Telefon Ve Kur’an
Olsa eğer içinde bir yatak bir de yorgan
Gece gündüz camide otel gibi yatarlar
Bağlansa kollarına zincir gibi bir urgan
Hepsini parçalayıp telefonu yutarlar.
Selam verince imam eller gider tuşlara
Ne okudu namazda sorsan çoğu bilmezler
Biraz sonra medyaya dalacak şu başlara
Öğüt vereyim desen bil ki asla almazlar.
Ak sakallı bir dede beli bükük şu nine
Bilmem ki ne arıyor saatlerce bakınca?
Sanki nur mu iniyor güç mü gelir beline?
Kur’an'ı çıkarıp da gönle onu sokunca.
Yedisinden yetmişe hepimize bulaşmış
İçinden faydalıyı alanlara sözüm yok
Sanki toplum hep birden nirvanaya ulaşmış (!)
Eller gitmiş şerlere hayırlara koşan yok.
Bir kitabın sayfası açılıp da okunmaz
Bunca oyun dururken kim girer o zahmete?
Cehaletten bir cüz’e cümleleri dokunmaz
Nefse hep ağır gelir gönül gitmez rahmete.

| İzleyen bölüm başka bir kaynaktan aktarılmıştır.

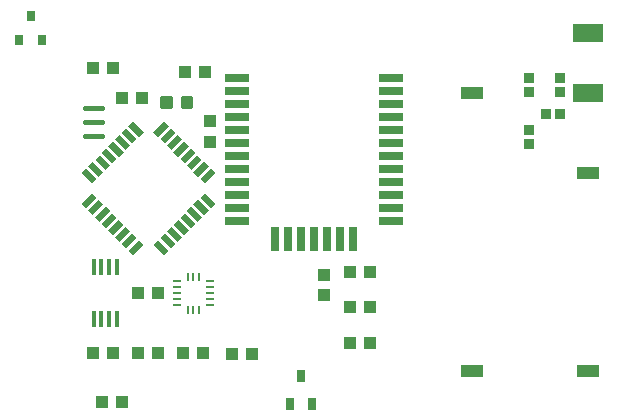
<source format=gtp>
G75*
%MOIN*%
%OFA0B0*%
%FSLAX25Y25*%
%IPPOS*%
%LPD*%
%AMOC8*
5,1,8,0,0,1.08239X$1,22.5*
%
%ADD10R,0.04331X0.03937*%
%ADD11C,0.01181*%
%ADD12R,0.03937X0.04331*%
%ADD13R,0.05000X0.02200*%
%ADD14R,0.02200X0.05000*%
%ADD15R,0.02756X0.01102*%
%ADD16R,0.01102X0.02756*%
%ADD17C,0.01772*%
%ADD18R,0.07874X0.02756*%
%ADD19R,0.02756X0.07874*%
%ADD20R,0.03346X0.03543*%
%ADD21R,0.03543X0.03346*%
%ADD22R,0.03150X0.03937*%
%ADD23R,0.07677X0.03937*%
%ADD24R,0.09843X0.06299*%
%ADD25R,0.01600X0.05400*%
%ADD26R,0.03150X0.03543*%
D10*
X0100358Y0032209D03*
X0107051Y0032209D03*
X0115358Y0032209D03*
X0122051Y0032209D03*
X0130358Y0032209D03*
X0137051Y0032209D03*
X0146579Y0031815D03*
X0153272Y0031815D03*
X0185949Y0035752D03*
X0192642Y0035752D03*
X0192642Y0047563D03*
X0185949Y0047563D03*
X0185949Y0059374D03*
X0192642Y0059374D03*
X0122051Y0052209D03*
X0115358Y0052209D03*
X0109965Y0016067D03*
X0103272Y0016067D03*
X0109846Y0117209D03*
X0116539Y0117209D03*
X0130831Y0125909D03*
X0137524Y0125909D03*
X0107051Y0127209D03*
X0100358Y0127209D03*
D11*
X0123323Y0117169D02*
X0123323Y0114413D01*
X0123323Y0117169D02*
X0126079Y0117169D01*
X0126079Y0114413D01*
X0123323Y0114413D01*
X0123323Y0115593D02*
X0126079Y0115593D01*
X0126079Y0116773D02*
X0123323Y0116773D01*
X0130228Y0117169D02*
X0130228Y0114413D01*
X0130228Y0117169D02*
X0132984Y0117169D01*
X0132984Y0114413D01*
X0130228Y0114413D01*
X0130228Y0115593D02*
X0132984Y0115593D01*
X0132984Y0116773D02*
X0130228Y0116773D01*
D12*
X0139335Y0109492D03*
X0139335Y0102799D03*
X0177091Y0058390D03*
X0177091Y0051697D03*
D13*
G36*
X0134984Y0076054D02*
X0131450Y0079588D01*
X0133006Y0081144D01*
X0136540Y0077610D01*
X0134984Y0076054D01*
G37*
G36*
X0132757Y0073827D02*
X0129223Y0077361D01*
X0130779Y0078917D01*
X0134313Y0075383D01*
X0132757Y0073827D01*
G37*
G36*
X0130530Y0071600D02*
X0126996Y0075134D01*
X0128552Y0076690D01*
X0132086Y0073156D01*
X0130530Y0071600D01*
G37*
G36*
X0128303Y0069373D02*
X0124769Y0072907D01*
X0126325Y0074463D01*
X0129859Y0070929D01*
X0128303Y0069373D01*
G37*
G36*
X0126076Y0067146D02*
X0122542Y0070680D01*
X0124098Y0072236D01*
X0127632Y0068702D01*
X0126076Y0067146D01*
G37*
G36*
X0123849Y0064919D02*
X0120315Y0068453D01*
X0121871Y0070009D01*
X0125405Y0066475D01*
X0123849Y0064919D01*
G37*
G36*
X0137212Y0078281D02*
X0133678Y0081815D01*
X0135234Y0083371D01*
X0138768Y0079837D01*
X0137212Y0078281D01*
G37*
G36*
X0139439Y0080508D02*
X0135905Y0084042D01*
X0137461Y0085598D01*
X0140995Y0082064D01*
X0139439Y0080508D01*
G37*
G36*
X0108857Y0097727D02*
X0105323Y0101261D01*
X0106879Y0102817D01*
X0110413Y0099283D01*
X0108857Y0097727D01*
G37*
G36*
X0106630Y0095500D02*
X0103096Y0099034D01*
X0104652Y0100590D01*
X0108186Y0097056D01*
X0106630Y0095500D01*
G37*
G36*
X0104403Y0093273D02*
X0100869Y0096807D01*
X0102425Y0098363D01*
X0105959Y0094829D01*
X0104403Y0093273D01*
G37*
G36*
X0102176Y0091046D02*
X0098642Y0094580D01*
X0100198Y0096136D01*
X0103732Y0092602D01*
X0102176Y0091046D01*
G37*
G36*
X0099949Y0088819D02*
X0096415Y0092353D01*
X0097971Y0093909D01*
X0101505Y0090375D01*
X0099949Y0088819D01*
G37*
G36*
X0111084Y0099954D02*
X0107550Y0103488D01*
X0109106Y0105044D01*
X0112640Y0101510D01*
X0111084Y0099954D01*
G37*
G36*
X0113311Y0102182D02*
X0109777Y0105716D01*
X0111333Y0107272D01*
X0114867Y0103738D01*
X0113311Y0102182D01*
G37*
G36*
X0115538Y0104409D02*
X0112004Y0107943D01*
X0113560Y0109499D01*
X0117094Y0105965D01*
X0115538Y0104409D01*
G37*
D14*
G36*
X0121871Y0104409D02*
X0120315Y0105965D01*
X0123849Y0109499D01*
X0125405Y0107943D01*
X0121871Y0104409D01*
G37*
G36*
X0124098Y0102182D02*
X0122542Y0103738D01*
X0126076Y0107272D01*
X0127632Y0105716D01*
X0124098Y0102182D01*
G37*
G36*
X0126325Y0099954D02*
X0124769Y0101510D01*
X0128303Y0105044D01*
X0129859Y0103488D01*
X0126325Y0099954D01*
G37*
G36*
X0128552Y0097727D02*
X0126996Y0099283D01*
X0130530Y0102817D01*
X0132086Y0101261D01*
X0128552Y0097727D01*
G37*
G36*
X0130779Y0095500D02*
X0129223Y0097056D01*
X0132757Y0100590D01*
X0134313Y0099034D01*
X0130779Y0095500D01*
G37*
G36*
X0133006Y0093273D02*
X0131450Y0094829D01*
X0134984Y0098363D01*
X0136540Y0096807D01*
X0133006Y0093273D01*
G37*
G36*
X0135234Y0091046D02*
X0133678Y0092602D01*
X0137212Y0096136D01*
X0138768Y0094580D01*
X0135234Y0091046D01*
G37*
G36*
X0137461Y0088819D02*
X0135905Y0090375D01*
X0139439Y0093909D01*
X0140995Y0092353D01*
X0137461Y0088819D01*
G37*
G36*
X0109106Y0069373D02*
X0107550Y0070929D01*
X0111084Y0074463D01*
X0112640Y0072907D01*
X0109106Y0069373D01*
G37*
G36*
X0111333Y0067146D02*
X0109777Y0068702D01*
X0113311Y0072236D01*
X0114867Y0070680D01*
X0111333Y0067146D01*
G37*
G36*
X0113560Y0064919D02*
X0112004Y0066475D01*
X0115538Y0070009D01*
X0117094Y0068453D01*
X0113560Y0064919D01*
G37*
G36*
X0106879Y0071600D02*
X0105323Y0073156D01*
X0108857Y0076690D01*
X0110413Y0075134D01*
X0106879Y0071600D01*
G37*
G36*
X0104652Y0073827D02*
X0103096Y0075383D01*
X0106630Y0078917D01*
X0108186Y0077361D01*
X0104652Y0073827D01*
G37*
G36*
X0102425Y0076054D02*
X0100869Y0077610D01*
X0104403Y0081144D01*
X0105959Y0079588D01*
X0102425Y0076054D01*
G37*
G36*
X0100198Y0078281D02*
X0098642Y0079837D01*
X0102176Y0083371D01*
X0103732Y0081815D01*
X0100198Y0078281D01*
G37*
G36*
X0097971Y0080508D02*
X0096415Y0082064D01*
X0099949Y0085598D01*
X0101505Y0084042D01*
X0097971Y0080508D01*
G37*
D15*
X0128193Y0056146D03*
X0128193Y0054177D03*
X0128193Y0052209D03*
X0128193Y0050240D03*
X0128193Y0048272D03*
X0139217Y0048272D03*
X0139217Y0050240D03*
X0139217Y0052209D03*
X0139217Y0054177D03*
X0139217Y0056146D03*
D16*
X0135673Y0057720D03*
X0133705Y0057720D03*
X0131736Y0057720D03*
X0131736Y0046697D03*
X0133705Y0046697D03*
X0135673Y0046697D03*
D17*
X0103340Y0104571D02*
X0097612Y0104571D01*
X0097612Y0109295D02*
X0103340Y0109295D01*
X0103340Y0114020D02*
X0097612Y0114020D01*
D18*
X0148232Y0115280D03*
X0148232Y0119610D03*
X0148232Y0123941D03*
X0148232Y0110949D03*
X0148232Y0106618D03*
X0148232Y0102287D03*
X0148232Y0097957D03*
X0148232Y0093626D03*
X0148232Y0089295D03*
X0148232Y0084965D03*
X0148232Y0080634D03*
X0148232Y0076303D03*
X0199413Y0076303D03*
X0199413Y0080634D03*
X0199413Y0084965D03*
X0199413Y0089295D03*
X0199413Y0093626D03*
X0199413Y0097957D03*
X0199413Y0102287D03*
X0199413Y0106618D03*
X0199413Y0110949D03*
X0199413Y0115280D03*
X0199413Y0119610D03*
X0199413Y0123941D03*
D19*
X0186815Y0070398D03*
X0182484Y0070398D03*
X0178154Y0070398D03*
X0173823Y0070398D03*
X0169492Y0070398D03*
X0165161Y0070398D03*
X0160831Y0070398D03*
D20*
X0251185Y0112130D03*
X0255752Y0112130D03*
D21*
X0255831Y0119295D03*
X0255831Y0123862D03*
X0245594Y0123862D03*
X0245594Y0119295D03*
X0245594Y0106539D03*
X0245594Y0101972D03*
D22*
X0169610Y0024728D03*
X0165870Y0015280D03*
X0173350Y0015280D03*
D23*
X0226697Y0026303D03*
X0265280Y0026303D03*
X0265280Y0092445D03*
X0226697Y0118823D03*
D24*
X0265280Y0118823D03*
X0265280Y0138902D03*
D25*
X0108094Y0060887D03*
X0105535Y0060887D03*
X0102976Y0060887D03*
X0100417Y0060887D03*
X0100417Y0043687D03*
X0102976Y0043687D03*
X0105535Y0043687D03*
X0108094Y0043687D03*
D26*
X0083193Y0136539D03*
X0075713Y0136539D03*
X0079453Y0144807D03*
M02*

</source>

Telefon hastalığı olmuş sanki bir kanser
Bulaşan azaları kesip kesip atmalı
Vahyin penceresinden sergileyip bir eser
Ağu yerine millet şeker, şerbet yutmalı.
İçinde ilim irfan okunmadan duruyor
Oyunla eğlencesi millette tavan yapmış
Düşmanın isteği bu, on ikiden vuruyor
Kim uğraşır teke tek, milleti toptan kapmış
Ecdadının Kur’an'la, olan ilgisi senin:
Telefon ile ilgin, ne ise o da oymuş
Yaşarken ölmüş beynin süslü olsa da tenin
Bu alışkanlık seni her bir değerden soymuş.
Tozlu dururken rafta açılmamış şu Kur'an
Telefonun ekranı günde bin kez açılır
Ey gaflet içre yüzen artık gafletten uyan
Değil telefonlardan, ayetten nur saçılır.